Langkah yang Diperlukan:
1: Tuliskan kembali dengan tepat bagian kutipan tentang Gus Dur, mulai dari "Yang paling kontroversi" dan berakhir pada "berangkat ke Jakarta.".
2: Ambil setiap baris dalam daftar yang memuat kata "repeat".

Kutipan:
※ ※ ※
Tentang perubahan nama Irian Jaya menjadi Papua, saya pikir Gus Dur punya keberanian yang luar biasa. Gus Dur dengan pertimbangan yang matang, memberikan kebebasan kepada rakyat Papua untuk mengubah nama provinsinya. Termasuk pula bagaimana Gus Dur memandang bendera OPM tidak jauh berbeda dengan bendera partai politik sehingga tidak dimaknai sebagai ancaman yang menakutkan. Gus Dur pula telah berhasil mengubah pendekatan kepada rakyat Papua yang selama ini identik dengan pengiriman anggota TNI/Polri sebagai respon atas kejadian disana, maka pendekatannya ketika itu lebih ke arah persuasif dan memahami apa sebenarnya yang diinginkan oleh rakyat Papua. Maka tak heran jika Gus Dur mendapatkan kehormatan di mata masyarakat Papua atas jasa-jasa yang telah dilakukannya.

Yang paling kontroversi adalah keputusannya mengeluarkan dekrit presiden. Dekrit yang tidak didukung oleh TNI/Polri ini akhirnya menjadi senjata Amien Rais untuk menjatuhkan Gus Dur dari tampuk kepemimpinannya sebagai kepala negara dan kepala pemerintahan. Kejadian ini sebenarnya telah membawa Indonesia ke arah perpecahan. Seperti yang kita ketahui, Gus Dur adalah presiden yang didukung oleh kalangan NU dengan memiliki basis massa sekitar 60 juta. Ketika itu (menurut pengakuan Gus Dur sendiri) ada jutaan massa yang sudah siap ke Jakarta sebagai bentuk penolakan pelengseran Gus Dur. Tetapi Gus Dur malah sebaliknya melarang mereka berangkat ke Jakarta.
※ ※ ※
Masukan Tugas Ini:
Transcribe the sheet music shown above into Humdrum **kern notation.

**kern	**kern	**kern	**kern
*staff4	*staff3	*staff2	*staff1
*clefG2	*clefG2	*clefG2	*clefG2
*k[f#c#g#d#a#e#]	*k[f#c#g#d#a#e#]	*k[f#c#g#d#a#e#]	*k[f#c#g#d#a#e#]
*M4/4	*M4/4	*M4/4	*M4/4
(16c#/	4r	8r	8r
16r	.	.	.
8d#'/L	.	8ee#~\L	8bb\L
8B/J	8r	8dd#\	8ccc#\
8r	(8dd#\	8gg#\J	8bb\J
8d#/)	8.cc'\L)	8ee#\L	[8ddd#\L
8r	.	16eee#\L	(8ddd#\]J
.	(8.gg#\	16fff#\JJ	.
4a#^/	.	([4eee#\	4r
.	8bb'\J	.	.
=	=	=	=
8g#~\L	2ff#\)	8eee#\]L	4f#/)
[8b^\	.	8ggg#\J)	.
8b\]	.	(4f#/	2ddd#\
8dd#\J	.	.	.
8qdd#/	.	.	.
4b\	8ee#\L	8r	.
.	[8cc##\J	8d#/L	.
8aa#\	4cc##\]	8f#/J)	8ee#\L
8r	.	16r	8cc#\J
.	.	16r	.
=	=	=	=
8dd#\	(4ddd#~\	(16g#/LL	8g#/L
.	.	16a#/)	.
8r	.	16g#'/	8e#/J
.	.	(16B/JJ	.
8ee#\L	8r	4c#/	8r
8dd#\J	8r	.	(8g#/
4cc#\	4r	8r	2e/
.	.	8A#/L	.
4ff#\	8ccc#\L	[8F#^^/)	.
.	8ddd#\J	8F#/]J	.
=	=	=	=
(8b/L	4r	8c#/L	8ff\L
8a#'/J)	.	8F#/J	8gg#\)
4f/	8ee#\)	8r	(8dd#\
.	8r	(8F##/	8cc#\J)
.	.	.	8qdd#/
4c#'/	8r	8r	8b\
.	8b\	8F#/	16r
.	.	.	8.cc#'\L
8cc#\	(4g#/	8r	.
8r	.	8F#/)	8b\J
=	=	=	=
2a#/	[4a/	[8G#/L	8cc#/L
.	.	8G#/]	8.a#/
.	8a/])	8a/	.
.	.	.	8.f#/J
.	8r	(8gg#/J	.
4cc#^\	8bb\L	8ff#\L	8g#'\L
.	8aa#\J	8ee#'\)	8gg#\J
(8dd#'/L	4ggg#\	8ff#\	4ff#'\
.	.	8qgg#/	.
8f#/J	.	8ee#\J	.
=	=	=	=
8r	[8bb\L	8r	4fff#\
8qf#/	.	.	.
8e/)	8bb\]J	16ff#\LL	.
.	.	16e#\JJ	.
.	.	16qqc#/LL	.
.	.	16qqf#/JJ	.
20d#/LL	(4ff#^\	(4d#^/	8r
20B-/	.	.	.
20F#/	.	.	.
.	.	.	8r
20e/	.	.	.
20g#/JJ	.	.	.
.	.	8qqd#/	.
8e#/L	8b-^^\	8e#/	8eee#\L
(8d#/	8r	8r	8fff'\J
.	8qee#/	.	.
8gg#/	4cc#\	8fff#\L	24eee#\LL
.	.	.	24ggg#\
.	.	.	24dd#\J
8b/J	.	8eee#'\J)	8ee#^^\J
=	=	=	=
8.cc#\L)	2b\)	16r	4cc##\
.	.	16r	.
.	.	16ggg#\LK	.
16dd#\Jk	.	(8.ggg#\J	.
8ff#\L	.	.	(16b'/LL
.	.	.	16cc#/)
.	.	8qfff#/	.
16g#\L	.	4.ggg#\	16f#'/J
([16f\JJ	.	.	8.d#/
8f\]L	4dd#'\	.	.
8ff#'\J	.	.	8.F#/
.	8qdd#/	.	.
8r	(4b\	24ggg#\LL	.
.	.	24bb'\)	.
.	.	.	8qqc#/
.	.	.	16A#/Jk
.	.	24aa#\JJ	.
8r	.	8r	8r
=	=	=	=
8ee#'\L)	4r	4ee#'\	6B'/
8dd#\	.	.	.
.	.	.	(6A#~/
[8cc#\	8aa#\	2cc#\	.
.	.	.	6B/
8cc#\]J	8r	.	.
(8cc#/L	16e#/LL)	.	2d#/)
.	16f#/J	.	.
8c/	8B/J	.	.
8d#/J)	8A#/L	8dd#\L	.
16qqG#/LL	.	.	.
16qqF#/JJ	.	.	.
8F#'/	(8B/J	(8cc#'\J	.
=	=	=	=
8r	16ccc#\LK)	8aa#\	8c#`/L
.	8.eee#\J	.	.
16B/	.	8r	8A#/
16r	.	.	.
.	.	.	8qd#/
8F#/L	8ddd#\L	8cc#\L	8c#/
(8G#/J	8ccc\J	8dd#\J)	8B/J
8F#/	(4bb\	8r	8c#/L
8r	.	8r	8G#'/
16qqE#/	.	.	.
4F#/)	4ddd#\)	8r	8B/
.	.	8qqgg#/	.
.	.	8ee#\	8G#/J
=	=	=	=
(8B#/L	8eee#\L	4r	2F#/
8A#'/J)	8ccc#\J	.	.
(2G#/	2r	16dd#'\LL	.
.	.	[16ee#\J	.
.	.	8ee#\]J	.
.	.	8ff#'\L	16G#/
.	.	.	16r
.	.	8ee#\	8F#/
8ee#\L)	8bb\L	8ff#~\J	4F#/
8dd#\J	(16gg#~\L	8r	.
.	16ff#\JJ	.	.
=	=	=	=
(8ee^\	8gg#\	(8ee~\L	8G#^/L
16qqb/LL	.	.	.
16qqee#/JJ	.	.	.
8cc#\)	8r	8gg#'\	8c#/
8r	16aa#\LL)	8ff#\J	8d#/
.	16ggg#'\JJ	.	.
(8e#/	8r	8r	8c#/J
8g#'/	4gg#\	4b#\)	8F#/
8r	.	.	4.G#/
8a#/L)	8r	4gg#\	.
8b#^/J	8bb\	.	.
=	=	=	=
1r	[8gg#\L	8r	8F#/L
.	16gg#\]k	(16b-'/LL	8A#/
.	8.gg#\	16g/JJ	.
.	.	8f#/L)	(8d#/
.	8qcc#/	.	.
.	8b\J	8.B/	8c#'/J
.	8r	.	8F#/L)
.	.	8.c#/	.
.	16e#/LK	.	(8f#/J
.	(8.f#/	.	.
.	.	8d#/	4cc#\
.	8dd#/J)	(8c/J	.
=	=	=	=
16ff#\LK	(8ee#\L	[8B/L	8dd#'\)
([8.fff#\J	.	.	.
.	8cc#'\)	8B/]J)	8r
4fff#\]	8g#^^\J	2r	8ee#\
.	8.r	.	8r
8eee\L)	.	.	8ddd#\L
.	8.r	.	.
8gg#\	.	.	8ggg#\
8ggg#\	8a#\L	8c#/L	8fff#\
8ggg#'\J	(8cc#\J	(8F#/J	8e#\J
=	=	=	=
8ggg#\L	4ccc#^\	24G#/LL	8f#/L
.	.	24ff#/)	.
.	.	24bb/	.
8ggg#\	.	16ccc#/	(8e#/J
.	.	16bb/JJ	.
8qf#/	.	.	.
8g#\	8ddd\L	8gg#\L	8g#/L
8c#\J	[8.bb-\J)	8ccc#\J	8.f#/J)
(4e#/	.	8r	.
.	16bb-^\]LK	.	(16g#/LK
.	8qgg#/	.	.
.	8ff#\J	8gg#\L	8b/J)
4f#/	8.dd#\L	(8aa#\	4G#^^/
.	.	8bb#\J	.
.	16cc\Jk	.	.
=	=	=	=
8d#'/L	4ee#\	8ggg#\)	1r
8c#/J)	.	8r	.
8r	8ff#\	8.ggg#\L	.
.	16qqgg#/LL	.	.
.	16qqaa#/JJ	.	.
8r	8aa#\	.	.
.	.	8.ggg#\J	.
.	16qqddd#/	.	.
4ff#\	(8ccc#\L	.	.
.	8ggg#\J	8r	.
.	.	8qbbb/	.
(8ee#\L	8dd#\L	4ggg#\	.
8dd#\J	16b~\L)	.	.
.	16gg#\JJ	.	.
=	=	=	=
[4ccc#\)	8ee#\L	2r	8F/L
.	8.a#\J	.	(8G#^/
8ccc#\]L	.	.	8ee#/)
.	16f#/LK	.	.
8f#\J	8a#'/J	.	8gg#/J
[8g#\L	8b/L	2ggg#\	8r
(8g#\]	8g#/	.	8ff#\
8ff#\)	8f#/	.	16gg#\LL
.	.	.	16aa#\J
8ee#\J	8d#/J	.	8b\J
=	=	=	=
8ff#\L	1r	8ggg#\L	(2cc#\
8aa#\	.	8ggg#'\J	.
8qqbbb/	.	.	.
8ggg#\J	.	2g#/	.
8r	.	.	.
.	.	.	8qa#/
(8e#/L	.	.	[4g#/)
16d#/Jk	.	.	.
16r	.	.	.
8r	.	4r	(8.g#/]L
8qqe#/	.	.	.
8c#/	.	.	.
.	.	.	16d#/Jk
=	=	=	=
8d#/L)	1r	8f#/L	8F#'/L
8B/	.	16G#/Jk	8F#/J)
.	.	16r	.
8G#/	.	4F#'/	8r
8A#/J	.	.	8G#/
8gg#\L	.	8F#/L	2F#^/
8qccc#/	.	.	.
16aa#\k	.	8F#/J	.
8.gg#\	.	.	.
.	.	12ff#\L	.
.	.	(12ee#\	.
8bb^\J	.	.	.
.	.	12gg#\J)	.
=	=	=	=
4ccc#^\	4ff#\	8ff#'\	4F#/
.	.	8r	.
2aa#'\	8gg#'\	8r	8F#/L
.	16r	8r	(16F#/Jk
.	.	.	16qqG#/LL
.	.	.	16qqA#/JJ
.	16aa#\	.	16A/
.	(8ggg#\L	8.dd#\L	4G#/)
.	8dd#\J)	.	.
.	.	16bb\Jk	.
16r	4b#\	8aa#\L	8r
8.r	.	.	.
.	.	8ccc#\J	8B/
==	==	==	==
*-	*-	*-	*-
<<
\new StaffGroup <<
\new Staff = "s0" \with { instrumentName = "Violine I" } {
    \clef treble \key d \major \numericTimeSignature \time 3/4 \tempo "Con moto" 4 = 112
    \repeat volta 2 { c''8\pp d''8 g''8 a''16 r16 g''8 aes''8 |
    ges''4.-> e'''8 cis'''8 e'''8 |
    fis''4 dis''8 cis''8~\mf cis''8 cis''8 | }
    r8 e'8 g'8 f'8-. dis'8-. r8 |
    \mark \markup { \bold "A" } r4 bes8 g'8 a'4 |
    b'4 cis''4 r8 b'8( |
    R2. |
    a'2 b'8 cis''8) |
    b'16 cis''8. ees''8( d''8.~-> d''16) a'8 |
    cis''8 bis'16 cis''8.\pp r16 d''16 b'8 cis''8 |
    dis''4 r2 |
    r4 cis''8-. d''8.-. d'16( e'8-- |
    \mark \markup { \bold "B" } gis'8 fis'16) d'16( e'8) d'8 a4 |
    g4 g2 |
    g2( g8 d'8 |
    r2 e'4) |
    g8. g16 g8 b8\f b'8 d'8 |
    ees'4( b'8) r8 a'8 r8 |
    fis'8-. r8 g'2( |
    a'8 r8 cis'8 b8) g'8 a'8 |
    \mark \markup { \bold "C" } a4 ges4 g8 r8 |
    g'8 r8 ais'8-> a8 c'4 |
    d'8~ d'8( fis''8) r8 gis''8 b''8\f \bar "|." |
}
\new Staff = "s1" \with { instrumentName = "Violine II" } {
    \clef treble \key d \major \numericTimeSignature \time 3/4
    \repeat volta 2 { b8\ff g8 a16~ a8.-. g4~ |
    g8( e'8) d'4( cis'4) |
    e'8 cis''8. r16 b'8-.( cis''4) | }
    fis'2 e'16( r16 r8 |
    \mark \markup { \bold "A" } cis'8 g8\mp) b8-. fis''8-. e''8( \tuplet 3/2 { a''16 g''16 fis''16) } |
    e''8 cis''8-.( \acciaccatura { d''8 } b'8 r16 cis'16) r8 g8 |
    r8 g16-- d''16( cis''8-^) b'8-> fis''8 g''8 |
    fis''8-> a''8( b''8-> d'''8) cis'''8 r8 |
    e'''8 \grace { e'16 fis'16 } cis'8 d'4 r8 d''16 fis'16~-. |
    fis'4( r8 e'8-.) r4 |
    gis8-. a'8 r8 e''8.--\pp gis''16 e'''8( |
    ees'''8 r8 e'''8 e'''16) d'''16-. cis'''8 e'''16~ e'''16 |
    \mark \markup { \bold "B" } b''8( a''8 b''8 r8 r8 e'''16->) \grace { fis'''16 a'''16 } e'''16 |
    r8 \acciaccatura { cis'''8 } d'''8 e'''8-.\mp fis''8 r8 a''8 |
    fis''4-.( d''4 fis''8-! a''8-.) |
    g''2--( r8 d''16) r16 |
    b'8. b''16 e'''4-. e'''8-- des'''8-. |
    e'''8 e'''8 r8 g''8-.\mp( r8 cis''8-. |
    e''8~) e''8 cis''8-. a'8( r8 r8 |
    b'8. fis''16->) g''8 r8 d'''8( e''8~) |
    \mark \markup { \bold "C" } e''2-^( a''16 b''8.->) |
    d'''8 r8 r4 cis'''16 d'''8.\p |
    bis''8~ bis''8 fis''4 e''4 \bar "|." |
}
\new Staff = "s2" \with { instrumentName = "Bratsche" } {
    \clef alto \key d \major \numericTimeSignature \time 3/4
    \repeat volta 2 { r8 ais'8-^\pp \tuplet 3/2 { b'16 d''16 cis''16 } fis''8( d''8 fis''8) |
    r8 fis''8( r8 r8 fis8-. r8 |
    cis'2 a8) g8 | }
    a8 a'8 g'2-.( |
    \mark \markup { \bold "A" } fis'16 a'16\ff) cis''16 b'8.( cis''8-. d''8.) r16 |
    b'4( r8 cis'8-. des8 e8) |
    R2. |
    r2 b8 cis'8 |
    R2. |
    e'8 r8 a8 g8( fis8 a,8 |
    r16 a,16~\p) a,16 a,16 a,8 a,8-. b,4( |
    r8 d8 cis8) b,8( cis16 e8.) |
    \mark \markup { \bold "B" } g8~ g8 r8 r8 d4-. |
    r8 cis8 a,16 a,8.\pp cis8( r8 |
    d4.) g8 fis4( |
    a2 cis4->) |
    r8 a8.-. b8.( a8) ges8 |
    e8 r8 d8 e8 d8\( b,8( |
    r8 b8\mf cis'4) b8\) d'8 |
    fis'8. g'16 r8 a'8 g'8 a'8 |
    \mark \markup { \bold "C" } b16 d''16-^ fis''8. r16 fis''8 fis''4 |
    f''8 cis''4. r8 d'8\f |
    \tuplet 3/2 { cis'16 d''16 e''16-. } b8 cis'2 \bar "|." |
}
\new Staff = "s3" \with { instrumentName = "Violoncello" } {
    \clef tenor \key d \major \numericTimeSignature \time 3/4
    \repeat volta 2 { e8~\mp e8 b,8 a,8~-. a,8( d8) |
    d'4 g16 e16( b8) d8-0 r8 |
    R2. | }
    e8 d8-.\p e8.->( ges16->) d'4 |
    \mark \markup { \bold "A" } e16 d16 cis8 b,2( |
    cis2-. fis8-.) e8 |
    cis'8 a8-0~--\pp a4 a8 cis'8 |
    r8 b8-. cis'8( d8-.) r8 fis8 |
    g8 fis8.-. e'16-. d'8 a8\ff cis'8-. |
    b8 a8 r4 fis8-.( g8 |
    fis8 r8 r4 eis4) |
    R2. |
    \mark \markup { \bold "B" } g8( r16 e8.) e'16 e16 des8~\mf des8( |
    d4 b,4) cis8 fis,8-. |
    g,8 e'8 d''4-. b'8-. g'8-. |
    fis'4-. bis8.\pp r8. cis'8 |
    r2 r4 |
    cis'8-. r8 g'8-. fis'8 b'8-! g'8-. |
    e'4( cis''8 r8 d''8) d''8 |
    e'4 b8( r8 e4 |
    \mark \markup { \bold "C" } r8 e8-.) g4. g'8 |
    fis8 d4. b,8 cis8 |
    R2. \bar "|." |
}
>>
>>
※ ※ ※
Jawaban Latihan:
1:
Yang paling kontroversi adalah keputusannya mengeluarkan dekrit presiden. Dekrit yang tidak didukung oleh TNI/Polri ini akhirnya menjadi senjata Amien Rais untuk menjatuhkan Gus Dur dari tampuk kepemimpinannya sebagai kepala negara dan kepala pemerintahan. Kejadian ini sebenarnya telah membawa Indonesia ke arah perpecahan. Seperti yang kita ketahui, Gus Dur adalah presiden yang didukung oleh kalangan NU dengan memiliki basis massa sekitar 60 juta. Ketika itu (menurut pengakuan Gus Dur sendiri) ada jutaan massa yang sudah siap ke Jakarta sebagai bentuk penolakan pelengseran Gus Dur. Tetapi Gus Dur malah sebaliknya melarang mereka berangkat ke Jakarta.

2:
    \repeat volta 2 { c''8\pp d''8 g''8 a''16 r16 g''8 aes''8 |
    \repeat volta 2 { b8\ff g8 a16~ a8.-. g4~ |
    \repeat volta 2 { r8 ais'8-^\pp \tuplet 3/2 { b'16 d''16 cis''16 } fis''8( d''8 fis''8) |
    \repeat volta 2 { e8~\mp e8 b,8 a,8~-. a,8( d8) |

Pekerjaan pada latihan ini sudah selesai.